On 13/01/16 19:30, Konstantin Olchanski wrote:
On Wed, Jan 13, 2016 at 07:59:43AM -0600, Alec T. Habig wrote:
Konstantin Olchanski writes:
The installer for both have the same idiotic "you *must* create a fake
user or no login prompt for you!",
If you're not making a local user, then you've probably got a network
authentication scheme.

Indeed. We use NIS. Support for NIS was removed in the el7 installer. Rejoyce!

In which case, you're probably deploying more than one machine.  Take a
look at making a kickstart file to automate the install process.  In
kickstart, you don't have to make a dummy user, you can just define your
network authentication setup.  And much, much more: then use that same
script to install on as many machines as you want.

Indeed. Have been using kickstart installs for years. CD/DVD kickstarts,
PXE-network-booted kickstarts, now mostly USB-flash-booted kickstarts.
Have you looked at / tired cobbler? It's great for larger deployment but also good for smaller, even only a few machines environment. It's not too heavy, not to over complicated and quite flexible, it's all what you do already, only it glues it all together + a web interface. And with good support as it's Redhat's own thing, or was, I think.


In our environement we cannot do a one-size-fits-all kickstart,
so possibility to configure NIS during installation was quite handy.
Now it becomes a post-install step - login as root, run authconfig.

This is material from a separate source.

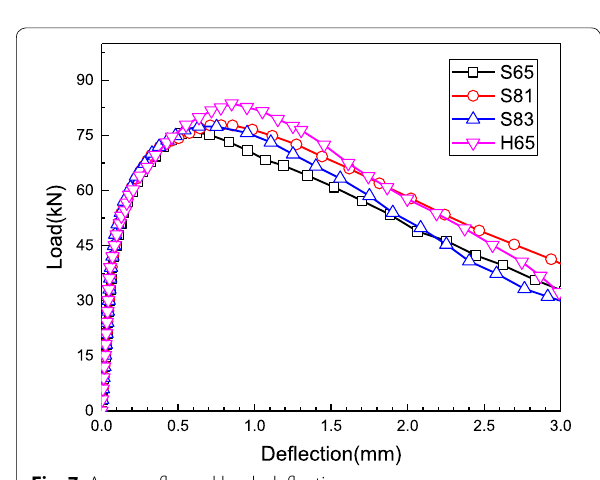
Fig. 7 Average flexural load–deflection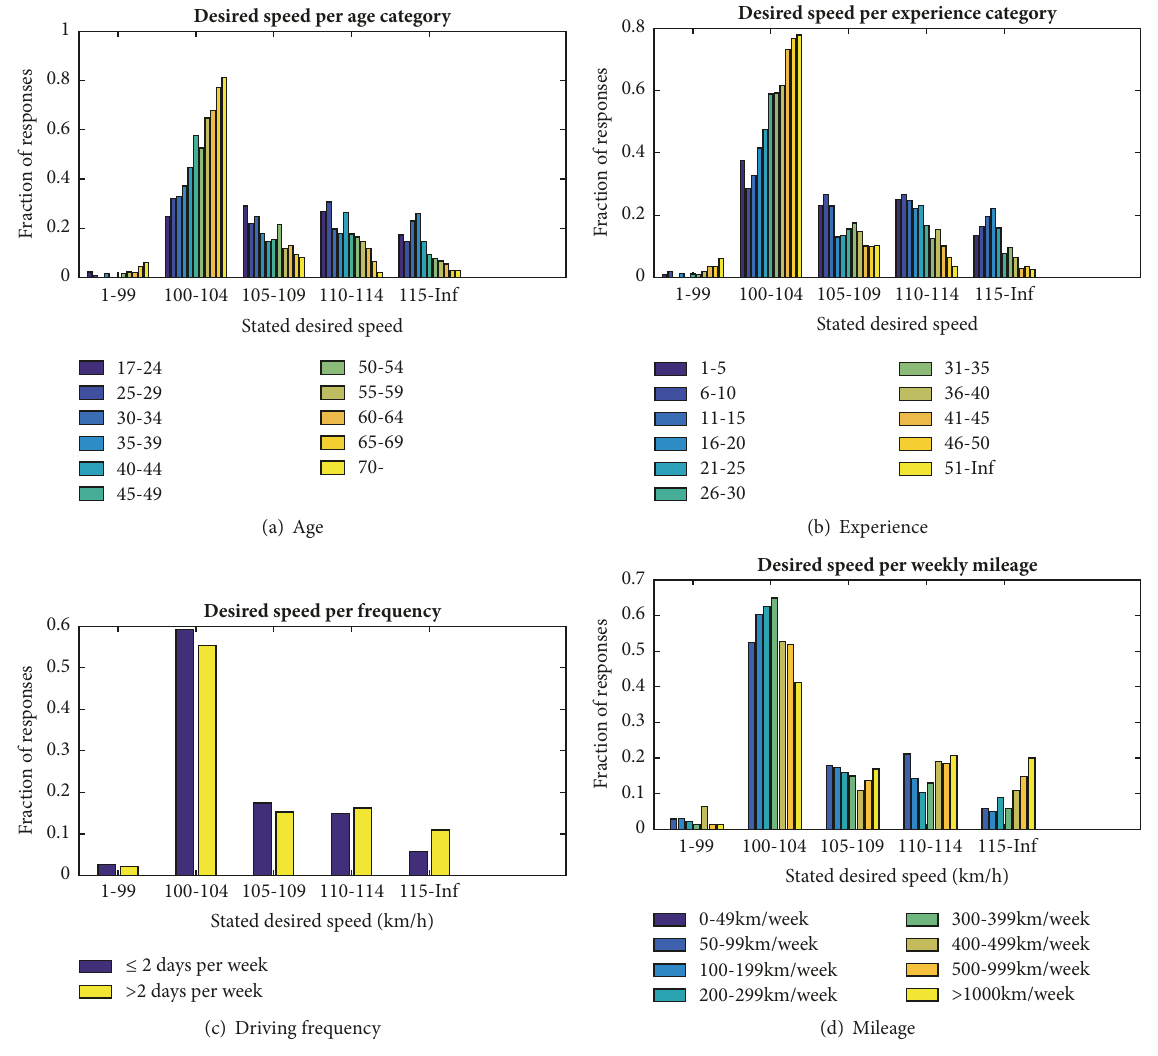
Figure 4: Overview of the impacts of various factors to desired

Actually now, due to this "must create, then delete fake user, which will also 
use a UID
colliding with our historic UID allocation scheme", non-kickstart vanilla
installer is pretty much useless.

and the same "you *must* use the disk partition tool designed by
dummies for dummies".
likewise solved by kickstart.

The kickstart disk partitioning tool is even dumber than they new GUI tool,
only useful for "one-size-fits-all" cases where you also do not mind 
accidentally
deleting the contents of all disks. (yes, open the machine, disconnect disks,
install, reconnect disks, close the machine, thanks, but no thanks).

At least the el7 installer does not overwrite the bootloader of the *installer* 
disk
and seems to correctly install the boot loader for raid1 mirrored slash 
partitions.

P.S.

I keep banging about all this stuff because over the last 20 years all I see
is each new installer only reluctantly fix a few of the old bugs, but 
consistently
add new "features" which are not improvements.